Aren't you happy about that? I bet you wouldn't enjoy that crab you saw on the beach poking on your stomach!

Another function of the skin is insulation. There are many layers of your skin, and the innermost layer is a layer of fat. The very thing we all do our best to keep down is actually needed in the body. Fat helps to insulate the body by holding in heat. Your body functions best when it is at 98.6 degrees F.

If your day at the beach had been a day in the mountains during winter, then you would greatly appreciate the fat on the inside of your skin. It would help to keep the heat inside the body and not let it escape through the other layers of the skin. Luckily, this insulation works in both directions. It also helped to keep the heat of the sun from getting to the internal organs while you were on the beach.

The many layers of the skin and that layer of fat also work to give cushioning to your internal organs. Think for a minute about everything that happened on that jet ski. That was a pretty rough ride, but none of your internal organs are damaged. That's because the layer of fat acts as a shock-absorber.

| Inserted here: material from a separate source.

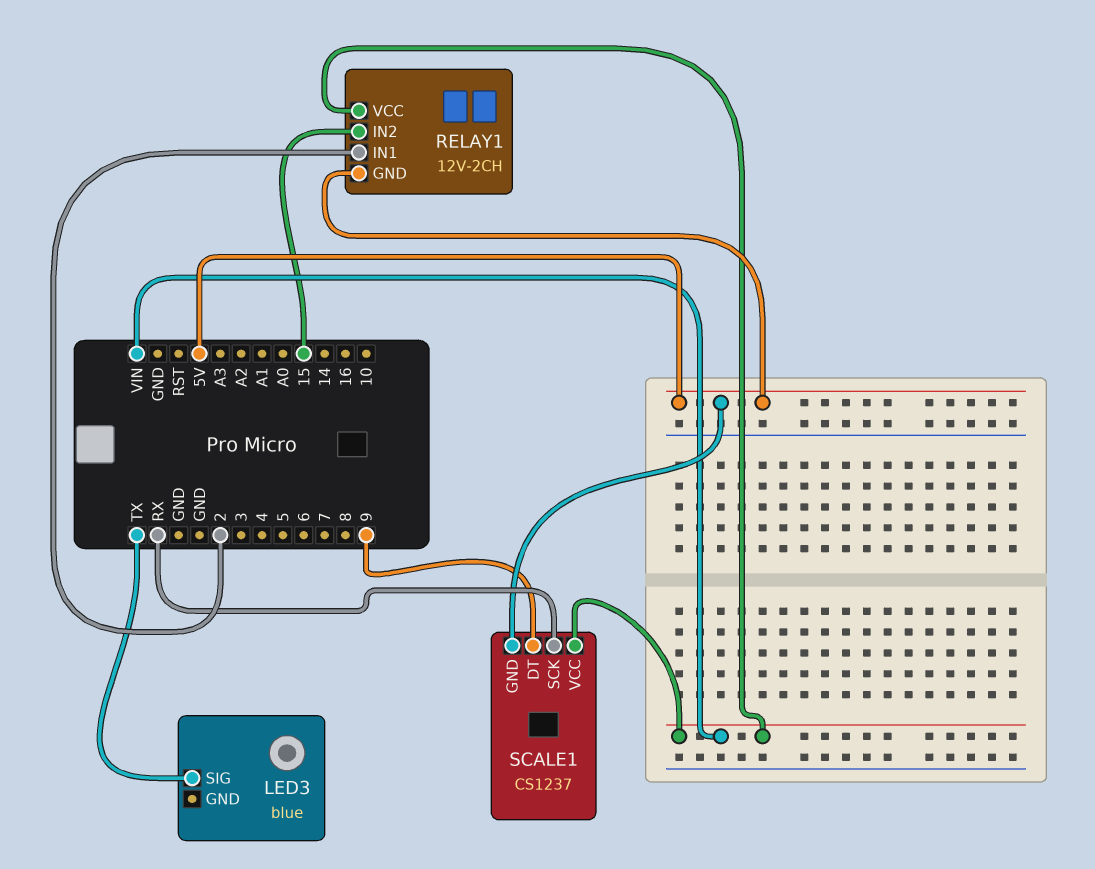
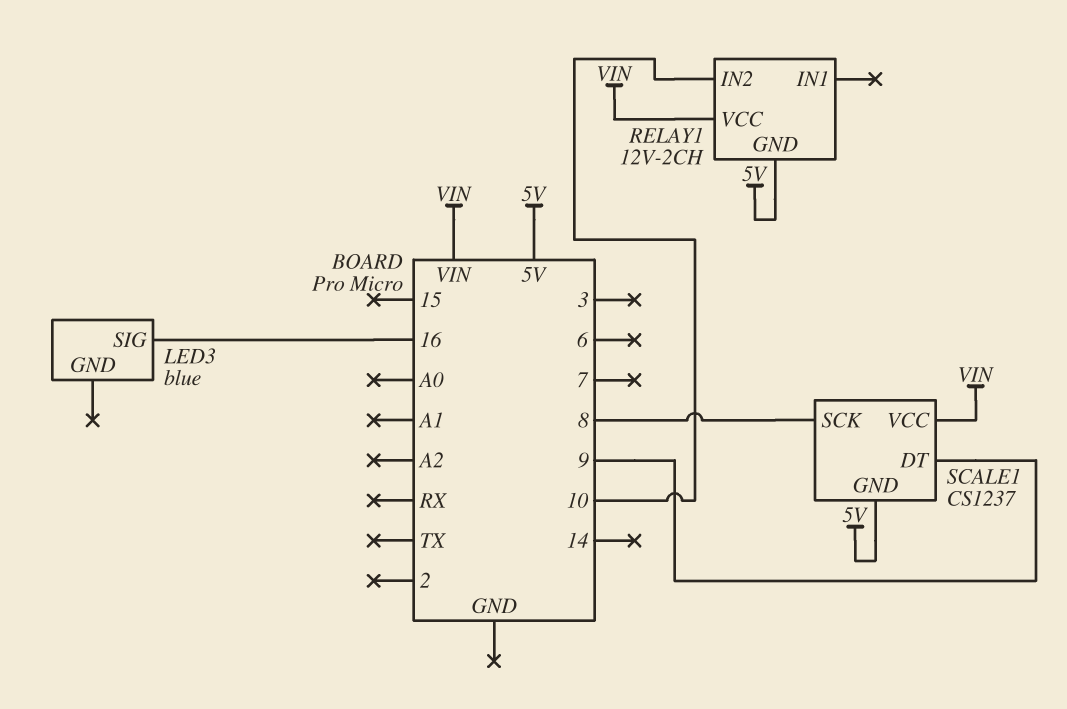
LED3 pin SIG: TX -> 16
RELAY1 pin IN1: 2 -> none
RELAY1 pin IN2: 15 -> 10
SCALE1 pin SCK: RX -> 8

Can you imagine the trouble we would be in if our organs hit the inside walls of our body every time we walk and stop, or drive and slam on the breaks? We wouldn't last very long.

The last of the functions of the skin is sensation. This makes sense. You feel everything through your skin. There are nerve-ending receptors that reach the inner layers of your skin and detect information about your outside environment. This sensation lets you know when air was blowing against your skin. It let you know when water was against your skin. It even let you know when you were almost out in the sun a little too long when you got a burning and painful sensation.

Function of the Accessory Organs

Now, your skin doesn't work alone to meet these functions. There are other accessory organs that work along with the skin.

Your nails are hardened plates of keratin that extend over the ends of your fingers and toes. Their main function is protection. They are there to make sure that nothing damages the sensitive ends of your fingers and toes. Think about what happened the last time your nail was accidentally ripped off or cut too short. You knew everything that was in your immediate environment until the nail grew back. You may have even ended up with an infection because that part of the skin is so thin.